We are learning more about the health risks associated with air pollution, and especially with that caused by wood burning stoves.
Some of us are old enough to remember the smogs of the 50’s – a visual reminder of the large particles of air pollution caused by burning coal.
Some us saw the woodburner as an eco solution, to replace the large particulate pollution of coal, and apparently have a lower carbon footprint.
We now find that the visible pollutants of the past have been replaced by the invisible pollutants of the present, which in some ways are more dangerous.
The problems with micro-pollutants – from cars and wood etc – are somewhat due to the small size of the particles – which can penetrate every cell of our body – and the chemical nature of the particles – and their effect on our organs.
The latest version of figures of pollution are measured in micrometres. The real nasties are PM2.5 which mean they are 2.5 micrometres or less, and for your comparison the human hair is about 100 micrometres wide. Their small size ensures that they can introduce a wide variety of deadly chemicals into every cell in your body – fed by blood flow.
We are familiar with the current fury about diesel engines which visually (and invisibly) pollute our roads, but scientists now claim that the pollution from one modern woodburning stove is equivalent to 18 diesel engine emissions or 6 big artics. Evidence is building up of a litany of associations of woodburners and all major deaths in the UK – 4 of 5 major causes of death have an air pollution connection. We long ago gave up smoking because we learned of the problems of inhaling tobacco smoke. Now, walking your kids to school in the morning can be equivalent to giving them a couple of cigarettes.
We need to end our reliance on wood burning stoves and move to something cleaner.

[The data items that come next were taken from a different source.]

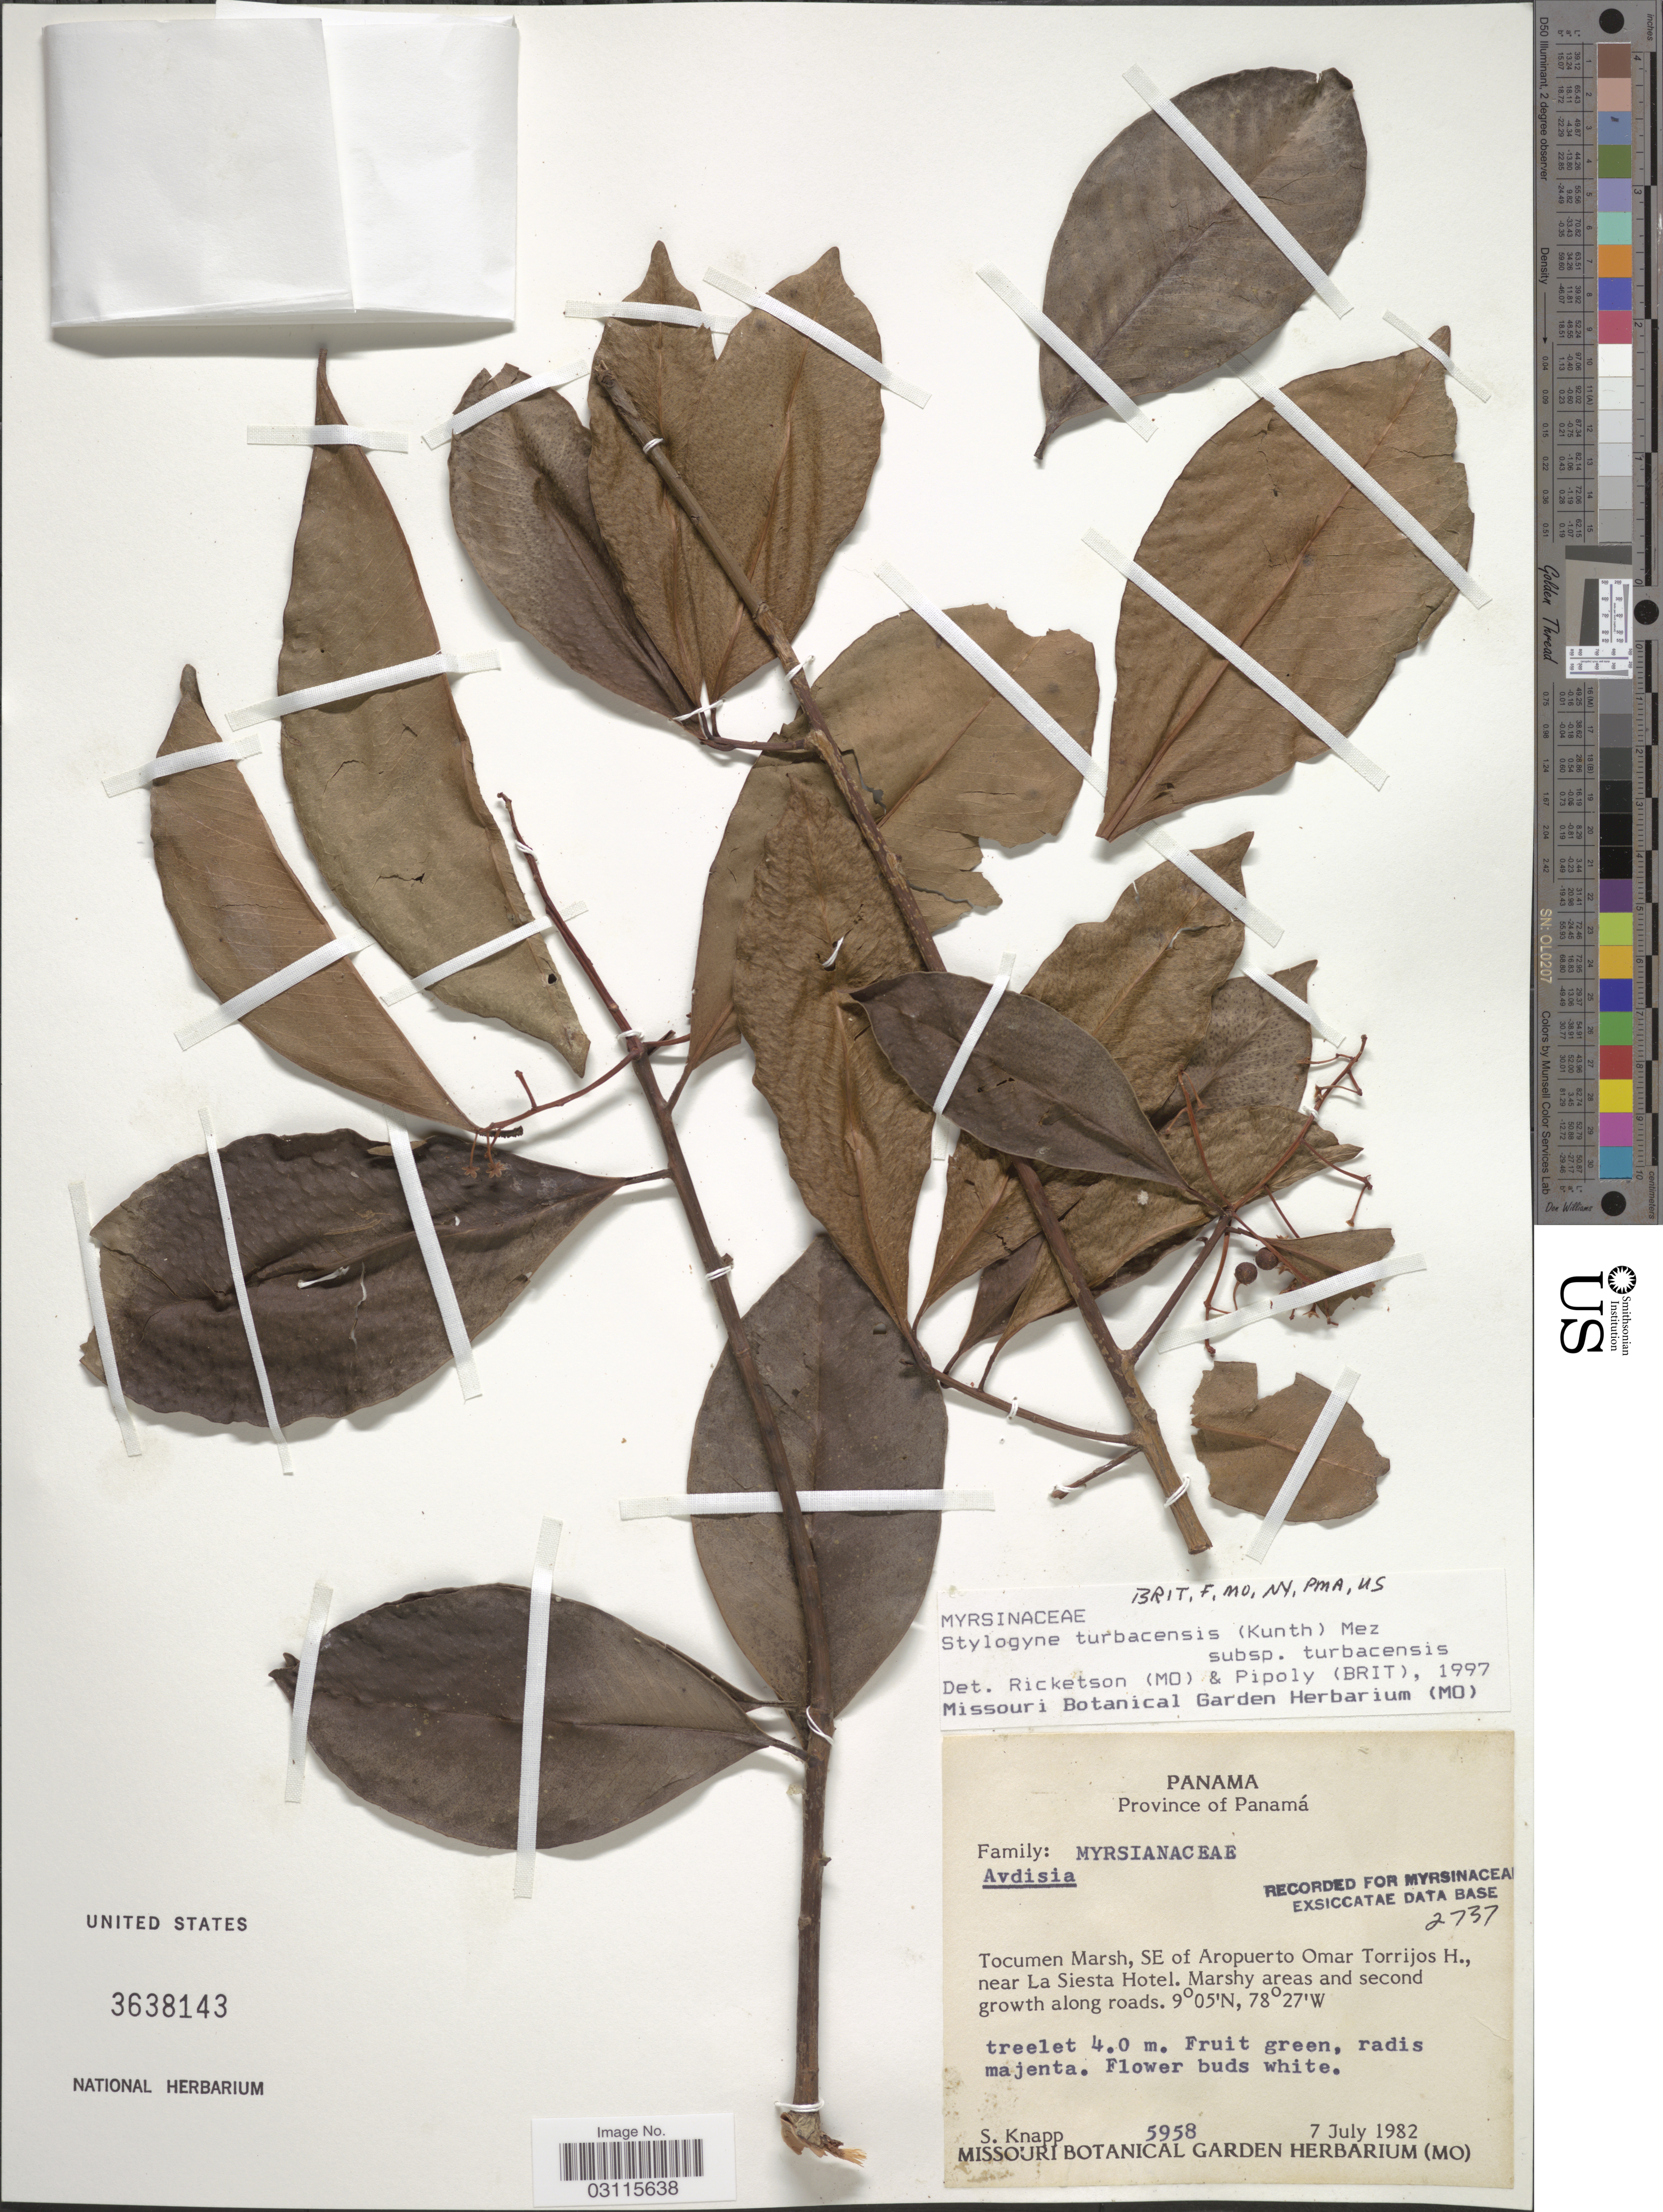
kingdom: Plantae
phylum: Tracheophyta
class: Magnoliopsida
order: Ericales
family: Primulaceae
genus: Stylogyne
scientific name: Stylogyne turbacensis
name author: (Kunth) Mez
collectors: S. Knapp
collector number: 5958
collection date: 1982-07-07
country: Panama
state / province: Colón / Panamá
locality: Province of Panamá. Tocumen Marsh, SE of Aropuerto Omar Torrijos H., near La Siesta Hotel.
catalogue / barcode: US 3638143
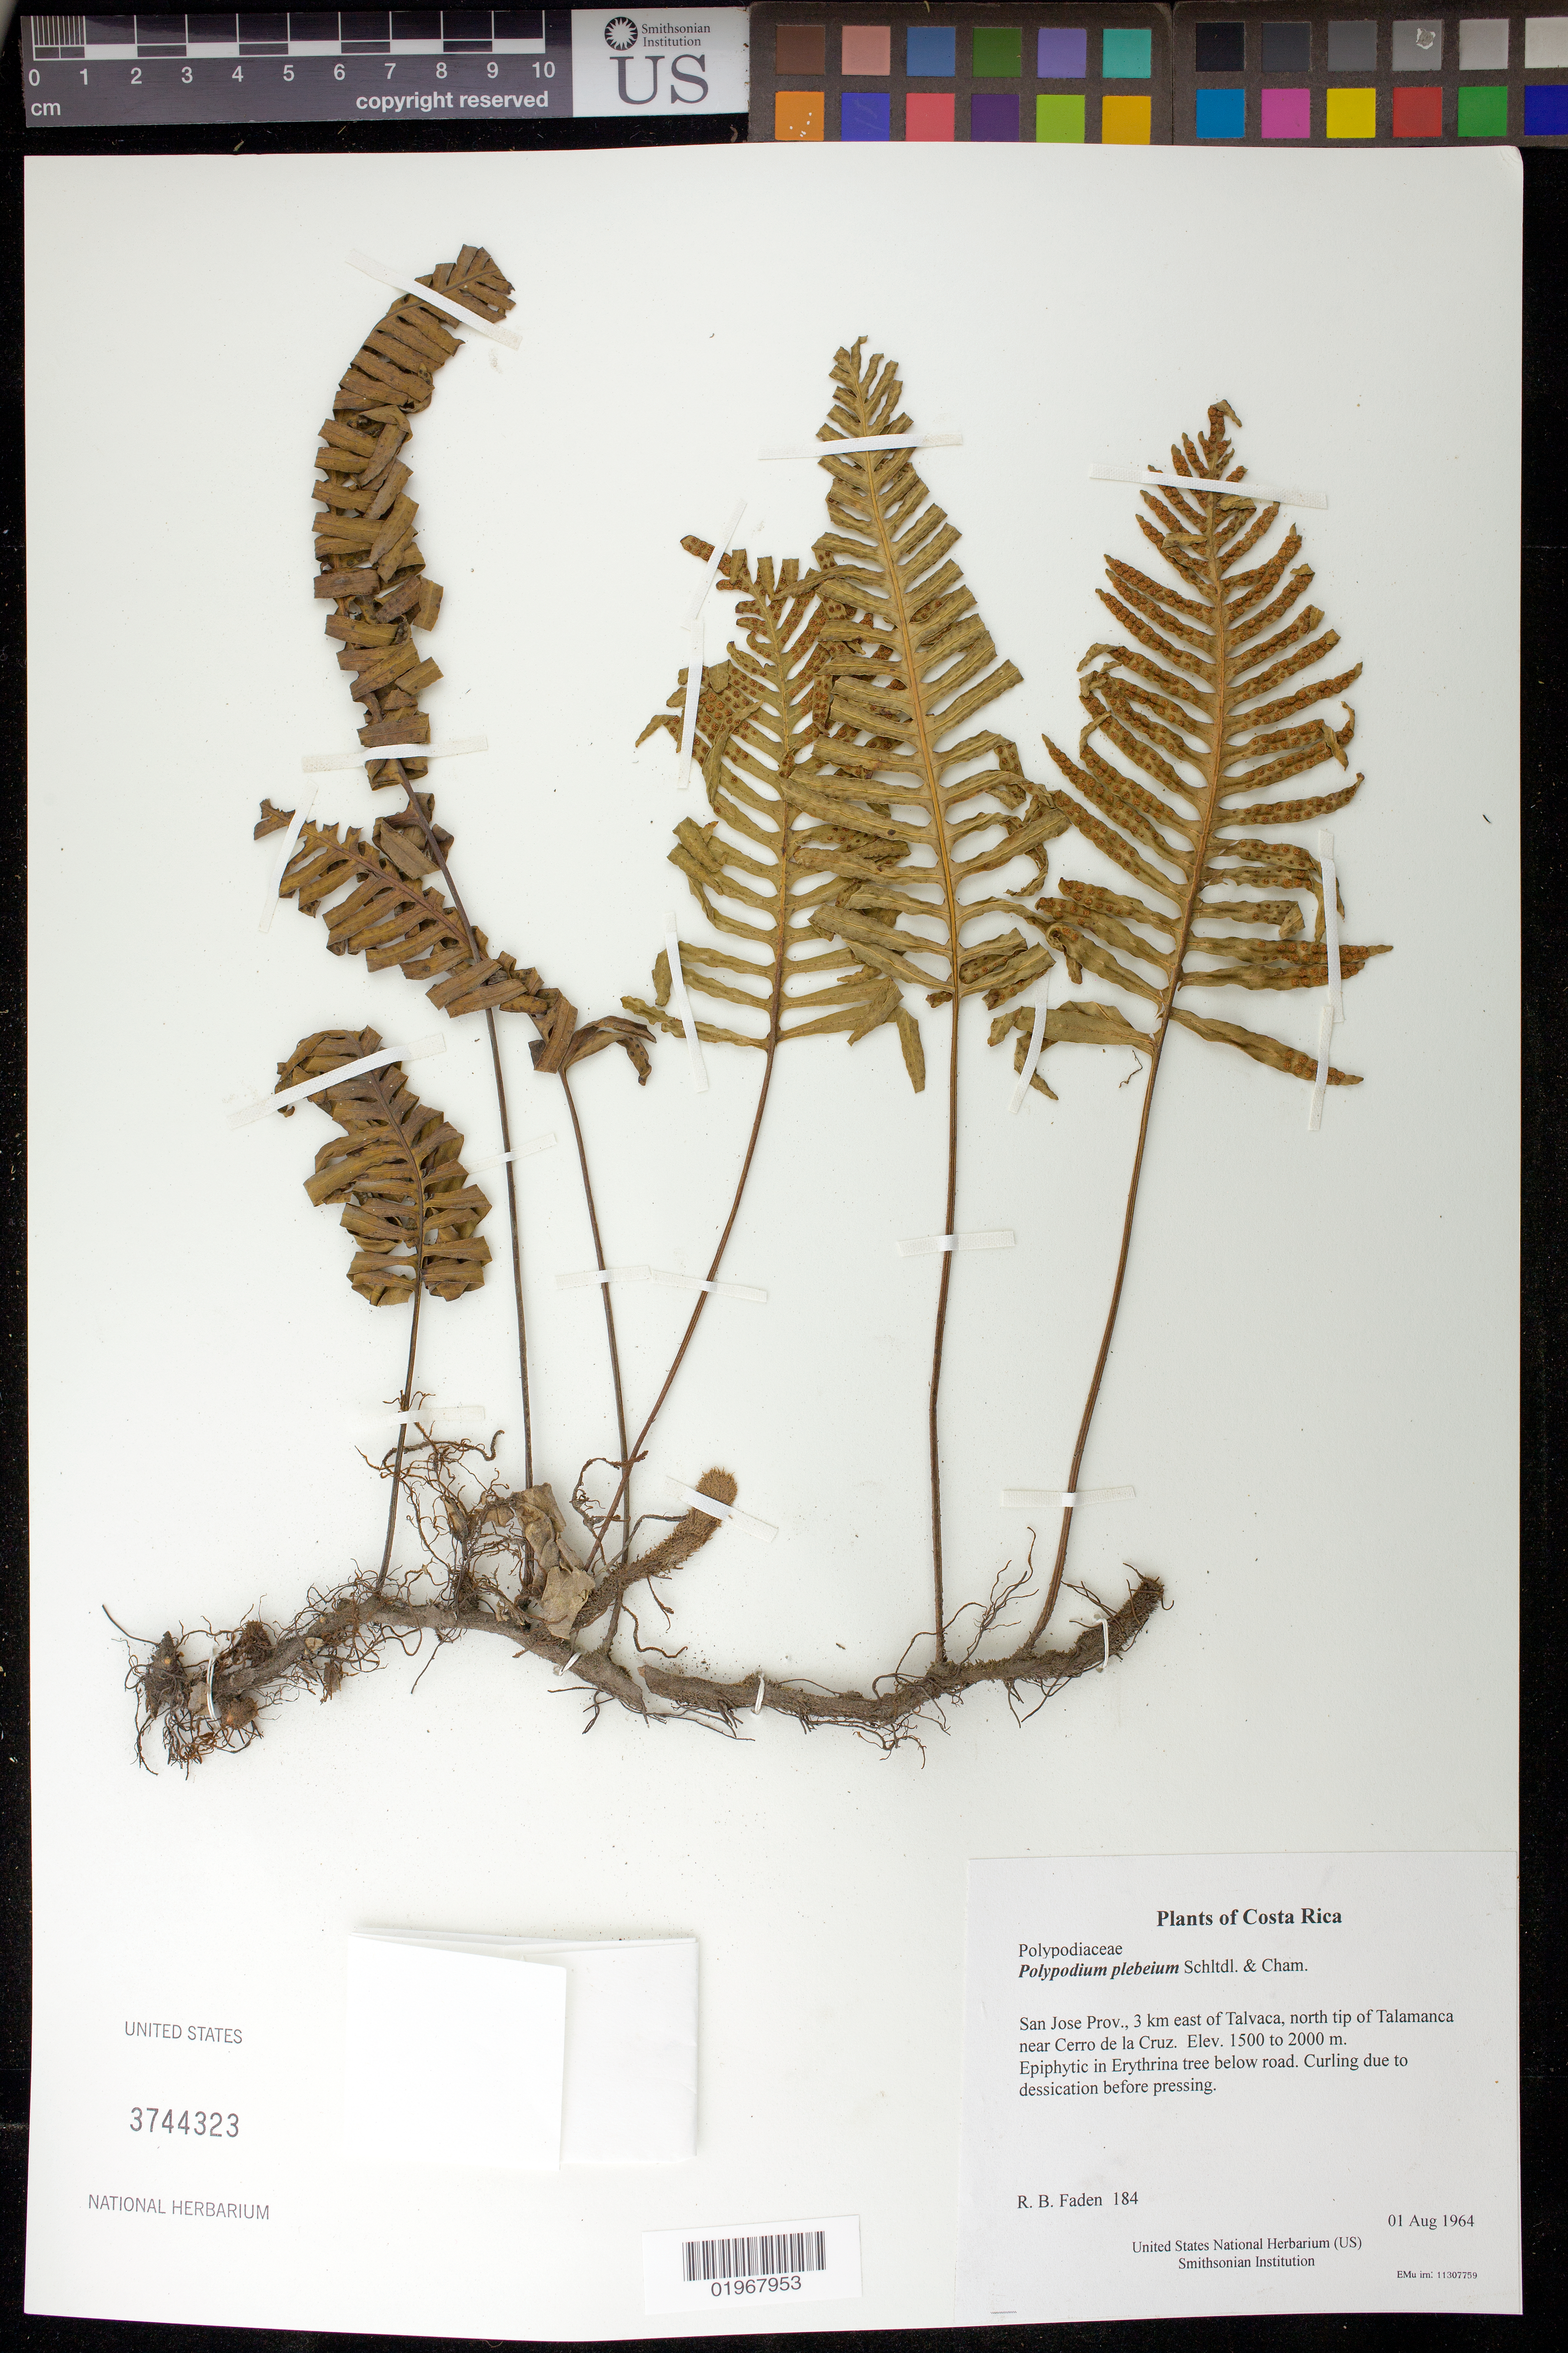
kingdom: Plantae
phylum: Tracheophyta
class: Polypodiopsida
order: Polypodiales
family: Polypodiaceae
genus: Polypodium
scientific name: Polypodium plebeium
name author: Schltdl. & Cham.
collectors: R. B. Faden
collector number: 184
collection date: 1964-08-01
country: Costa Rica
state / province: San Jose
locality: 3 km east of Talvaca, north tip of Talamanca near Cerro de la Cruz.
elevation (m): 1500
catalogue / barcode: US 3744323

At this moment the only solution is an air/ground source heat pump. They usually produce 3 or 4 units of heat from one unit of electricity, so we need a clean source of electricity to power them. They also work most efficiently in insulated homes, but that is true for every source of heat in our homes. If you live in an old home in a conservation area like Peasenhall, it can be problematic to get permission to insulate/improve your home. Through the Parish Council we are exploring ways of negotiating with the Conservation Planners to adapt building codes to the 21stC.
Many of us have woodburners in our homes, but the science that is emerging of the associated health risks, can inhibit our use of them, but you cannot just abandon them. Some guidelines:
– use the correct fuel – dried wood from an established source, but not pallets or waste wood with surface finishes
– replace old inefficient stoves – they eat wood and don’t burn the wood efficiently – and replace with an eco-stove (ie all sold from 2020) which still pollutes but more efficiently.
– seems counter-intuitive, but use your oil burner more (costs more but pollutes less) and use your wood burner less often.